WORK REQUIRED ->
Write out every item again, putting "Standard Shader" in place of each "Surface Shader" and leaving everything else unchanged.

/---

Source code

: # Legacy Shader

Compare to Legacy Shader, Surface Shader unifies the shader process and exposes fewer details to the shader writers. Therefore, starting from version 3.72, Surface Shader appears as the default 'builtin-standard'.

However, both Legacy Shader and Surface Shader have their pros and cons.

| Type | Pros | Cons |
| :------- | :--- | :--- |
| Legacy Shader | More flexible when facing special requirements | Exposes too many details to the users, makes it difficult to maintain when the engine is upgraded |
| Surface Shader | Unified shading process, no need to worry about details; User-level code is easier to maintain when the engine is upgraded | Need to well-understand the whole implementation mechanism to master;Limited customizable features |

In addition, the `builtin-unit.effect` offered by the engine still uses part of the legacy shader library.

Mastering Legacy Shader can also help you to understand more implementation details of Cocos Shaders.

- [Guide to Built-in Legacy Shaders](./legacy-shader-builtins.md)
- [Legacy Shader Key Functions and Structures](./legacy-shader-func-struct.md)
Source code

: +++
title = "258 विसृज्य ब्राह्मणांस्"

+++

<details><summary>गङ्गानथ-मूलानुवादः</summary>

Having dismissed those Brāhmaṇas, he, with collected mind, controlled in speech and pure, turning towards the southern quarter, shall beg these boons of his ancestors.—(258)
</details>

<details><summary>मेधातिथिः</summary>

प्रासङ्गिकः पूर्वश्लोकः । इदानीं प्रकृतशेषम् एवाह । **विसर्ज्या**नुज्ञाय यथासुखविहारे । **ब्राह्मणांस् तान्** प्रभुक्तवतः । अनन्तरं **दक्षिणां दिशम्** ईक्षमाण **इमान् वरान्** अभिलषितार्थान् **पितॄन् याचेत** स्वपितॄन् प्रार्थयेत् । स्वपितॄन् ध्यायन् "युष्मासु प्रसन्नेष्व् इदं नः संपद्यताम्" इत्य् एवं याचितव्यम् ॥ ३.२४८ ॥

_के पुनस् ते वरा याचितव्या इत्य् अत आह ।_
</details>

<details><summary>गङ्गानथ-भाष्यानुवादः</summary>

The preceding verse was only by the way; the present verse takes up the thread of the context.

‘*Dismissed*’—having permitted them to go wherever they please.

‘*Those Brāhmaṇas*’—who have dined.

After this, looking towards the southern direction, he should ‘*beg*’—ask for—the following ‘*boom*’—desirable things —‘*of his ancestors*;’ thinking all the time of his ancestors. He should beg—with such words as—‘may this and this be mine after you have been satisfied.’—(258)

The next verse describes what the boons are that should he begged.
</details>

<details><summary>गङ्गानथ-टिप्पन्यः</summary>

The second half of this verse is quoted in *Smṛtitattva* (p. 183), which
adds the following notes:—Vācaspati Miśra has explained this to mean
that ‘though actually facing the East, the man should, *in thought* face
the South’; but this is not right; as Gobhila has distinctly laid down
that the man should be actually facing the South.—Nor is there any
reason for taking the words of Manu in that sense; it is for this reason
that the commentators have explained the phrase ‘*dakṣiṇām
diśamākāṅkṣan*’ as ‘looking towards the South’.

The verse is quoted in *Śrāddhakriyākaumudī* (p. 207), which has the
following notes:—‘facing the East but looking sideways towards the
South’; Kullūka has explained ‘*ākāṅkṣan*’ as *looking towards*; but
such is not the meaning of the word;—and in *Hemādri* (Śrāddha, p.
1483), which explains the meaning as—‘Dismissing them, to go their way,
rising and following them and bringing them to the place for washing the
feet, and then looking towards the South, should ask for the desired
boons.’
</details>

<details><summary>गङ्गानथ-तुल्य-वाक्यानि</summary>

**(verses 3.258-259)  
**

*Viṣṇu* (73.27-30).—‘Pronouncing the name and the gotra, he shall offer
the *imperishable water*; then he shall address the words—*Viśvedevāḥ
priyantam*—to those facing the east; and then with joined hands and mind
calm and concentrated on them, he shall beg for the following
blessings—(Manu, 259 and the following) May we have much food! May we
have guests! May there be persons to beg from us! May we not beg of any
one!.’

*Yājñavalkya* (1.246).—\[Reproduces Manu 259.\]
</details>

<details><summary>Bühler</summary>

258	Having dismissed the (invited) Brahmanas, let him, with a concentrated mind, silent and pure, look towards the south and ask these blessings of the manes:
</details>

\---

WRITTEN RESPONSE ->
Source code

: # Legacy Shader

Compare to Legacy Shader, Standard Shader unifies the shader process and exposes fewer details to the shader writers. Therefore, starting from version 3.72, Standard Shader appears as the default 'builtin-standard'.

However, both Legacy Shader and Standard Shader have their pros and cons.

| Type | Pros | Cons |
| :------- | :--- | :--- |
| Legacy Shader | More flexible when facing special requirements | Exposes too many details to the users, makes it difficult to maintain when the engine is upgraded |
| Standard Shader | Unified shading process, no need to worry about details; User-level code is easier to maintain when the engine is upgraded | Need to well-understand the whole implementation mechanism to master;Limited customizable features |

In addition, the `builtin-unit.effect` offered by the engine still uses part of the legacy shader library.

Mastering Legacy Shader can also help you to understand more implementation details of Cocos Shaders.

- [Guide to Built-in Legacy Shaders](./legacy-shader-builtins.md)
- [Legacy Shader Key Functions and Structures](./legacy-shader-func-struct.md)
Source code

: +++
title = "258 विसृज्य ब्राह्मणांस्"

+++

<details><summary>गङ्गानथ-मूलानुवादः</summary>

Having dismissed those Brāhmaṇas, he, with collected mind, controlled in speech and pure, turning towards the southern quarter, shall beg these boons of his ancestors.—(258)
</details>

<details><summary>मेधातिथिः</summary>

प्रासङ्गिकः पूर्वश्लोकः । इदानीं प्रकृतशेषम् एवाह । **विसर्ज्या**नुज्ञाय यथासुखविहारे । **ब्राह्मणांस् तान्** प्रभुक्तवतः । अनन्तरं **दक्षिणां दिशम्** ईक्षमाण **इमान् वरान्** अभिलषितार्थान् **पितॄन् याचेत** स्वपितॄन् प्रार्थयेत् । स्वपितॄन् ध्यायन् "युष्मासु प्रसन्नेष्व् इदं नः संपद्यताम्" इत्य् एवं याचितव्यम् ॥ ३.२४८ ॥

_के पुनस् ते वरा याचितव्या इत्य् अत आह ।_
</details>

<details><summary>गङ्गानथ-भाष्यानुवादः</summary>

The preceding verse was only by the way; the present verse takes up the thread of the context.

‘*Dismissed*’—having permitted them to go wherever they please.

‘*Those Brāhmaṇas*’—who have dined.

After this, looking towards the southern direction, he should ‘*beg*’—ask for—the following ‘*boom*’—desirable things —‘*of his ancestors*;’ thinking all the time of his ancestors. He should beg—with such words as—‘may this and this be mine after you have been satisfied.’—(258)

The next verse describes what the boons are that should he begged.
</details>

<details><summary>गङ्गानथ-टिप्पन्यः</summary>

The second half of this verse is quoted in *Smṛtitattva* (p. 183), which
adds the following notes:—Vācaspati Miśra has explained this to mean
that ‘though actually facing the East, the man should, *in thought* face
the South’; but this is not right; as Gobhila has distinctly laid down
that the man should be actually facing the South.—Nor is there any
reason for taking the words of Manu in that sense; it is for this reason
that the commentators have explained the phrase ‘*dakṣiṇām
diśamākāṅkṣan*’ as ‘looking towards the South’.

The verse is quoted in *Śrāddhakriyākaumudī* (p. 207), which has the
following notes:—‘facing the East but looking sideways towards the
South’; Kullūka has explained ‘*ākāṅkṣan*’ as *looking towards*; but
such is not the meaning of the word;—and in *Hemādri* (Śrāddha, p.
1483), which explains the meaning as—‘Dismissing them, to go their way,
rising and following them and bringing them to the place for washing the
feet, and then looking towards the South, should ask for the desired
boons.’
</details>

<details><summary>गङ्गानथ-तुल्य-वाक्यानि</summary>

**(verses 3.258-259)  
**

*Viṣṇu* (73.27-30).—‘Pronouncing the name and the gotra, he shall offer
the *imperishable water*; then he shall address the words—*Viśvedevāḥ
priyantam*—to those facing the east; and then with joined hands and mind
calm and concentrated on them, he shall beg for the following
blessings—(Manu, 259 and the following) May we have much food! May we
have guests! May there be persons to beg from us! May we not beg of any
one!.’

*Yājñavalkya* (1.246).—\[Reproduces Manu 259.\]
</details>

<details><summary>Bühler</summary>

258	Having dismissed the (invited) Brahmanas, let him, with a concentrated mind, silent and pure, look towards the south and ask these blessings of the manes:
</details>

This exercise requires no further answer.